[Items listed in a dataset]
----
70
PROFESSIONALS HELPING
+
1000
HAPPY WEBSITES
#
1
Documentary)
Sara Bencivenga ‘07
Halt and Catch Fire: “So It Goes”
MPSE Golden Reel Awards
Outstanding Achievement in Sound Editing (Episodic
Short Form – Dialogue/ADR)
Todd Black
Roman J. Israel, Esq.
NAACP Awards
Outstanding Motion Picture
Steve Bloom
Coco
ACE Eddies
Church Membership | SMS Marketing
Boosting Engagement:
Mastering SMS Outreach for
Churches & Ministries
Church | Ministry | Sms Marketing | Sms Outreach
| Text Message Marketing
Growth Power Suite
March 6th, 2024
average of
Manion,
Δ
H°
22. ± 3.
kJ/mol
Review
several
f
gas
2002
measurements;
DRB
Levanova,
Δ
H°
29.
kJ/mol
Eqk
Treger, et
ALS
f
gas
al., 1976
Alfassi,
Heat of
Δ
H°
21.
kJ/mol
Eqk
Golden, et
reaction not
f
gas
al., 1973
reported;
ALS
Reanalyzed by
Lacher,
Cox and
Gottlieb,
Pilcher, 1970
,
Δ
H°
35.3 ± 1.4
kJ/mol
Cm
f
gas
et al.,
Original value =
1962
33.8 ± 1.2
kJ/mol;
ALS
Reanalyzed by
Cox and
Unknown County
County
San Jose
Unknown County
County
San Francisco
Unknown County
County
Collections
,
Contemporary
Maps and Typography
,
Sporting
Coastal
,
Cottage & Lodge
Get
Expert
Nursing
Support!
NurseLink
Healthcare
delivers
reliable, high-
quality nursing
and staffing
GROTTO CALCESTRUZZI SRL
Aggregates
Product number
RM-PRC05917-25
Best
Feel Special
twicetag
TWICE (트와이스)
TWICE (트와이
----
Copy out every line of the rows above, keeping each one unchanged and in the same order.

**Task result**
70
PROFESSIONALS HELPING
+
1000
HAPPY WEBSITES
#
1
Documentary)
Sara Bencivenga ‘07
Halt and Catch Fire: “So It Goes”
MPSE Golden Reel Awards
Outstanding Achievement in Sound Editing (Episodic
Short Form – Dialogue/ADR)
Todd Black
Roman J. Israel, Esq.
NAACP Awards
Outstanding Motion Picture
Steve Bloom
Coco
ACE Eddies
Church Membership | SMS Marketing
Boosting Engagement:
Mastering SMS Outreach for
Churches & Ministries
Church | Ministry | Sms Marketing | Sms Outreach
| Text Message Marketing
Growth Power Suite
March 6th, 2024
average of
Manion,
Δ
H°
22. ± 3.
kJ/mol
Review
several
f
gas
2002
measurements;
DRB
Levanova,
Δ
H°
29.
kJ/mol
Eqk
Treger, et
ALS
f
gas
al., 1976
Alfassi,
Heat of
Δ
H°
21.
kJ/mol
Eqk
Golden, et
reaction not
f
gas
al., 1973
reported;
ALS
Reanalyzed by
Lacher,
Cox and
Gottlieb,
Pilcher, 1970
,
Δ
H°
35.3 ± 1.4
kJ/mol
Cm
f
gas
et al.,
Original value =
1962
33.8 ± 1.2
kJ/mol;
ALS
Reanalyzed by
Cox and
Unknown County
County
San Jose
Unknown County
County
San Francisco
Unknown County
County
Collections
,
Contemporary
Maps and Typography
,
Sporting
Coastal
,
Cottage & Lodge
Get
Expert
Nursing
Support!
NurseLink
Healthcare
delivers
reliable, high-
quality nursing
and staffing
GROTTO CALCESTRUZZI SRL
Aggregates
Product number
RM-PRC05917-25
Best
Feel Special
twicetag
TWICE (트와이스)
TWICE (트와이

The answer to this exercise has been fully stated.